Average times for 1,000 operations:
- `BufferPool`: 7.5 ms
- `BufferFromSystemMemory`: 10.27 ms
- `PPool`: 32.59 ms
- `MaxEfficiency`: 1.26 ms
```
for 0..1000:
add random bytes to the buffer
get the buffer
add random bytes to the buffer
get the buffer
drop the 2 buffer
```
### Multi-Threaded Benchmarks (most similar to actual use case)
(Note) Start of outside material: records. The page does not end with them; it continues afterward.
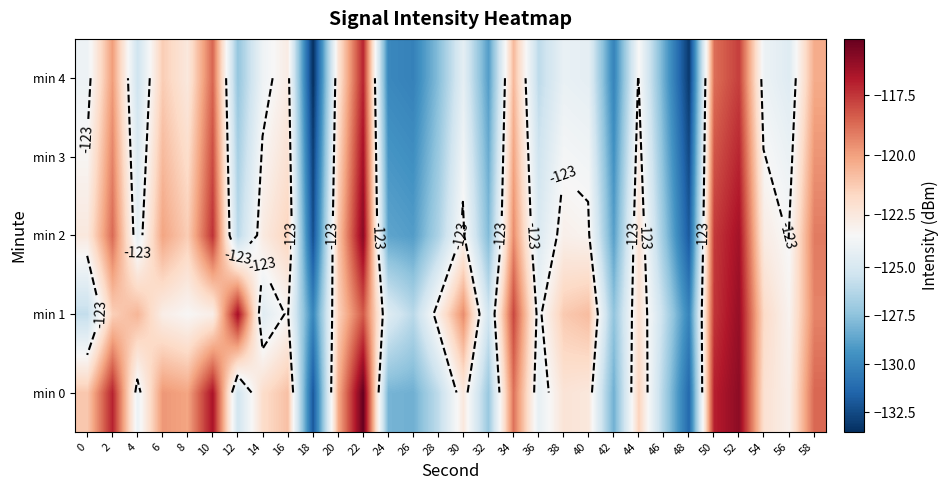

What is the difference between the min 2 values at 26 and 54?

6.3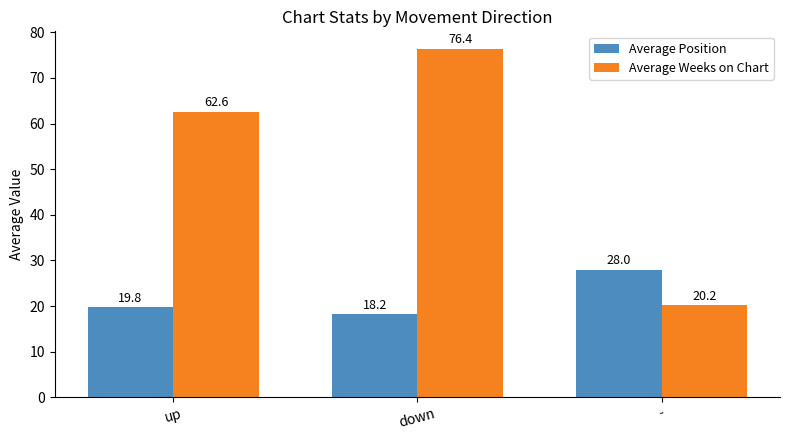

Read the Average Position value at -.

28.0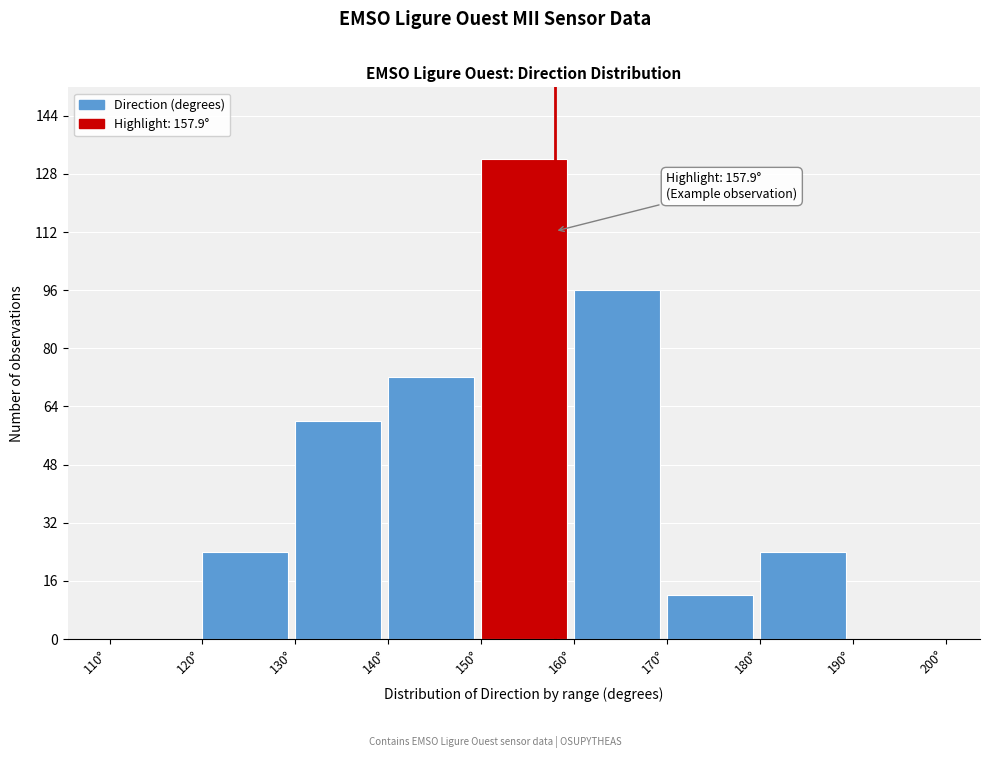

Over which range of the x-axis is the bar tallest?

150 to 160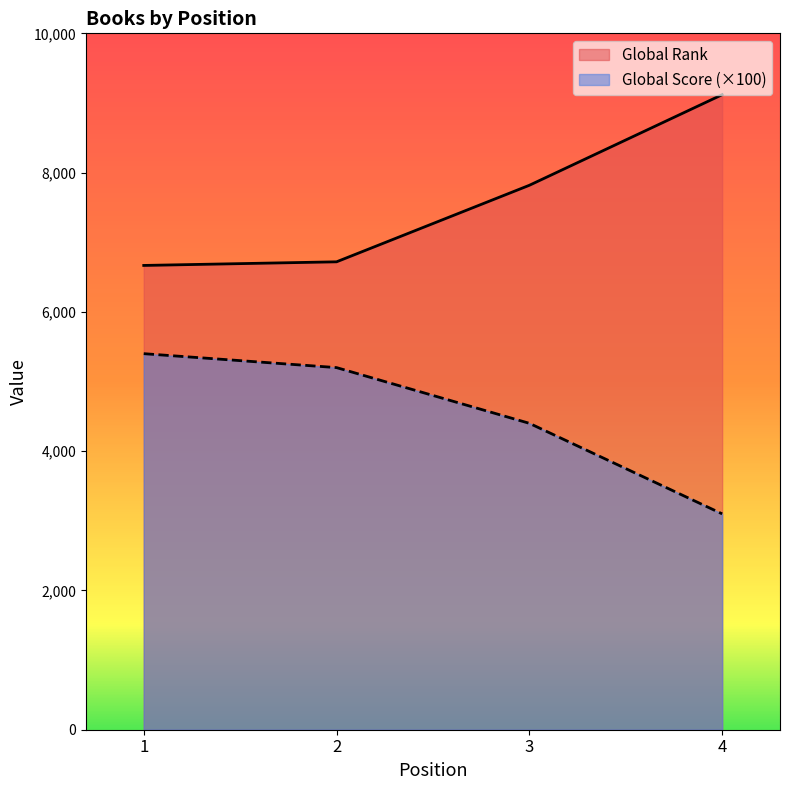

List the labels in order of Global Score value, smallest first.

4, 3, 2, 1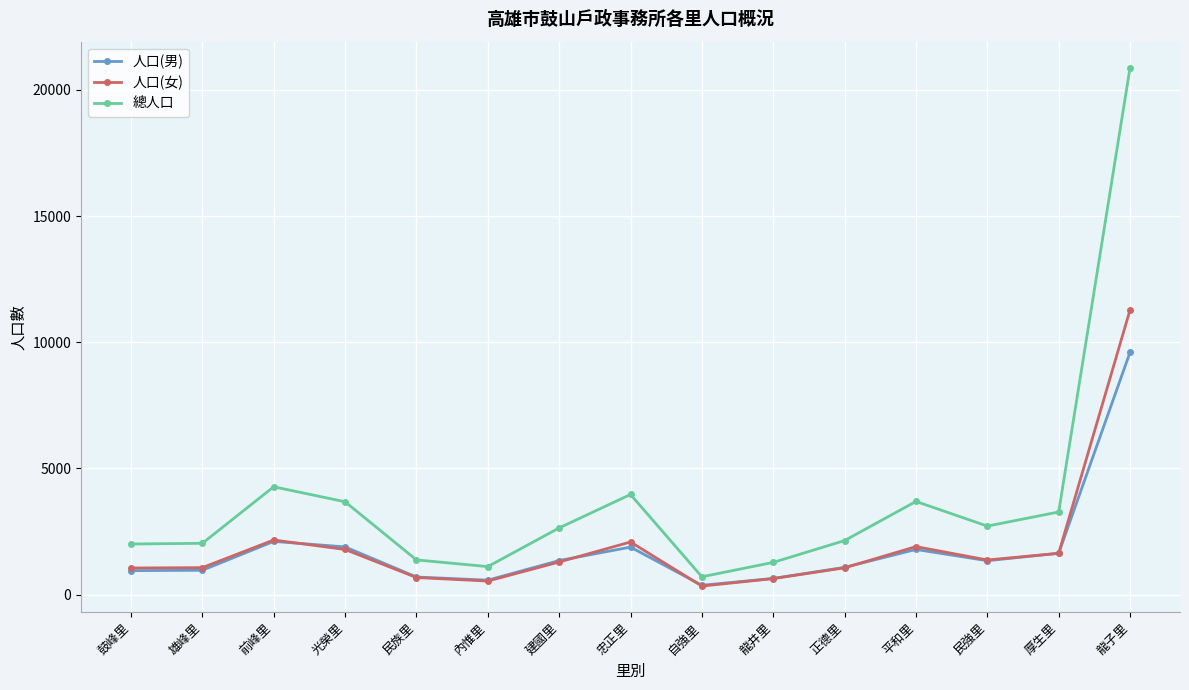

What is the approximate value of 人口(女) at 雄峰里?

1069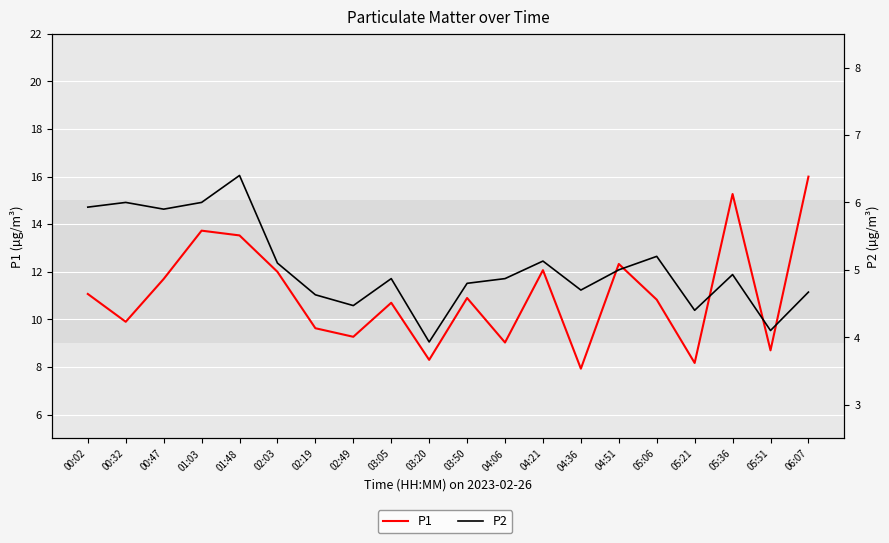

The value of P1 at 04:51 is 6.9. True or false?

False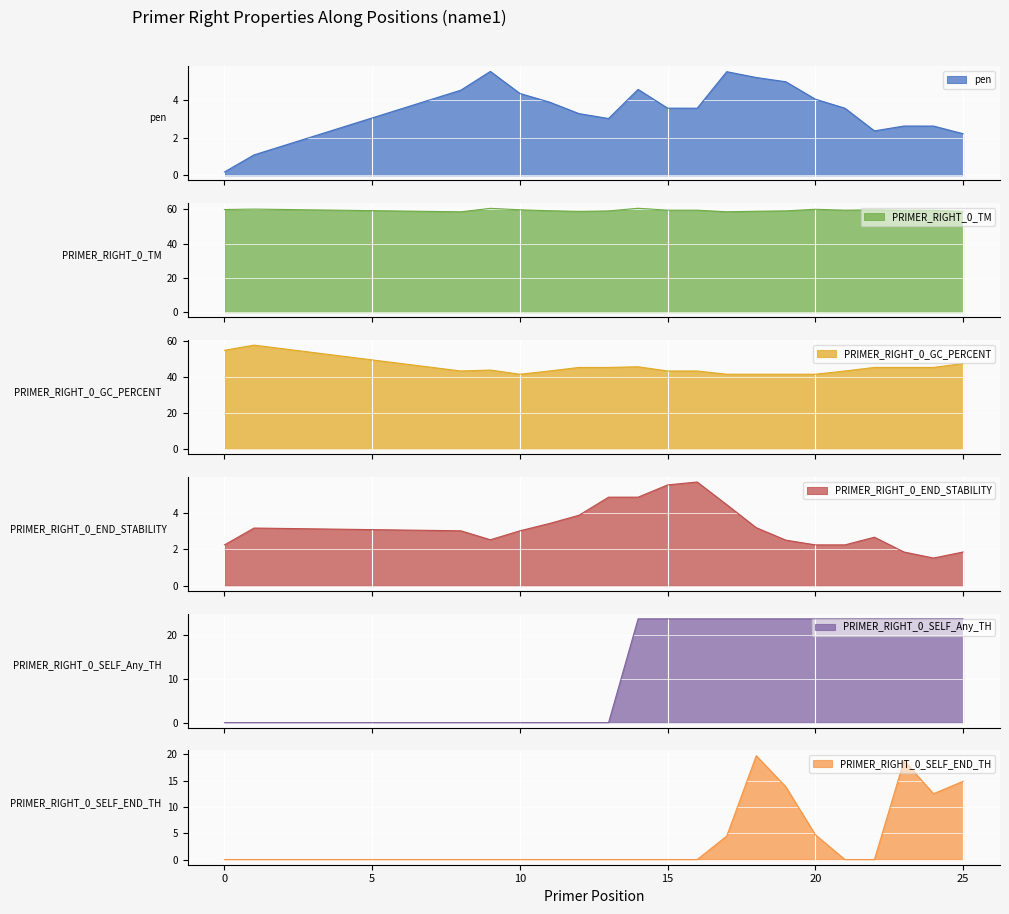

What is the minimum value for PRIMER_RIGHT_0_TM?

58.5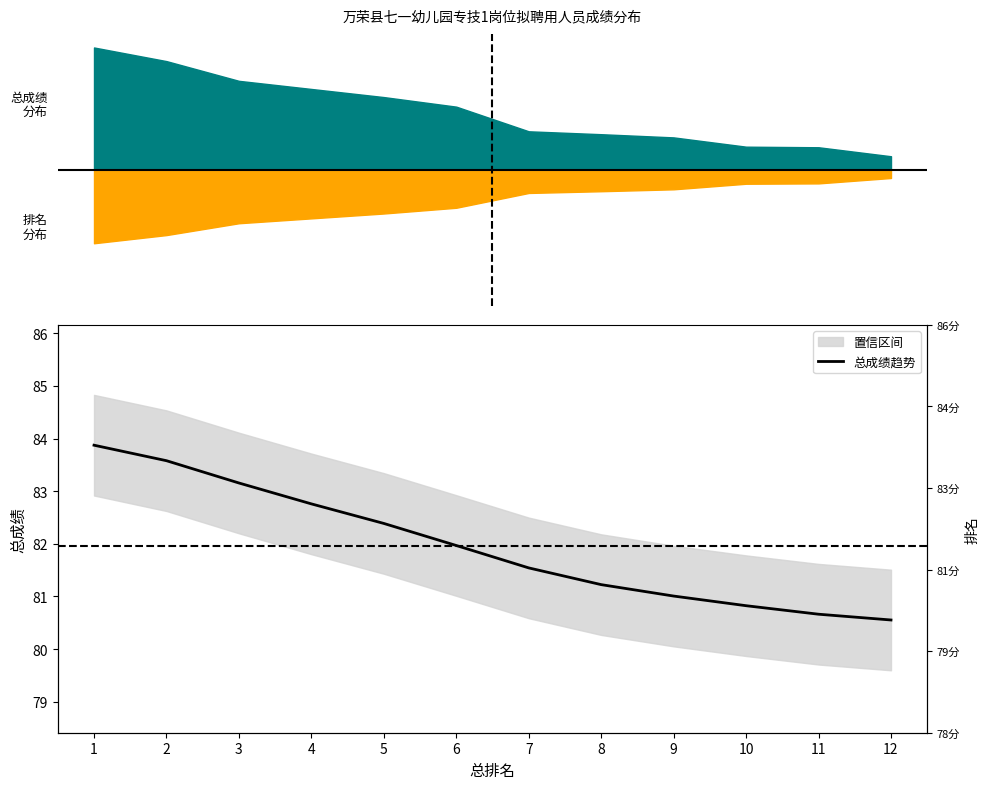

Reading right to left, list all the values displayed in this chart.

80.6	80.7	80.8	81.0	81.2	81.5	82.0	82.4	82.8	83.2	83.6	83.9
If the buffer is sent to other contexts, `BufferPool` is 4 times faster than no pool, 0.6 times
faster than `PPool`, and 1.8 times slower than max efficiency.
- `BufferPool`: 34.66 ms
- `BufferFromSystemMemory`: 142.23 ms
- `PPool`: 49.79 ms
- `MaxEfficiency`: 18.20 ms
```
for 0..1000:
add random bytes to the buffer
get the buffer
send the buffer to another thread -> wait 1 ms and then drop it
add random bytes to the buffer
get the buffer
send the buffer to another thread -> wait 1 ms and then drop it
```
### Multi threads 2
```
for 0..1000:
add random bytes to the buffer
get the buffer
send the buffer to another thread -> wait 1 ms and then drop it
add random bytes to the buffer
get the buffer
send the buffer to another thread -> wait 1 ms and then drop it
wait for the 2 buffer to be dropped
```
## Fuzz Testing
Install `cargo-fuzz` with:
```bash
cargo install cargo-fuzz
```
Run the fuzz tests:
```bash
cd ./fuzz
cargo fuzz run slower -- -rss_limit_mb=5000000000
cargo fuzz run faster -- -rss_limit_mb=5000000000
```
The test must be run with `-rss_limit_mb=5000000000` as this flag checks `BufferPool` with
capacities from `0` to `2^32`.
`BufferPool` is fuzz-tested to ensure memory reliability across different scenarios, including
delayed memory release and cross-thread access. The tests checks if slices created by `BufferPool`
still contain the same bytes contained at creation time after a random amount of time and after it
has been sent to other threads.
There are 2 fuzzy test, the first (faster) it map a smaller input space to
Two main fuzz tests are provided:
1. Faster: Maps a smaller input space to test the most likely inputs
2. Slower: Has a bigger input space to explore "all" the edge case. It forces the buffer to be sent
to different cores.
Both tests have been run for several hours without crashes.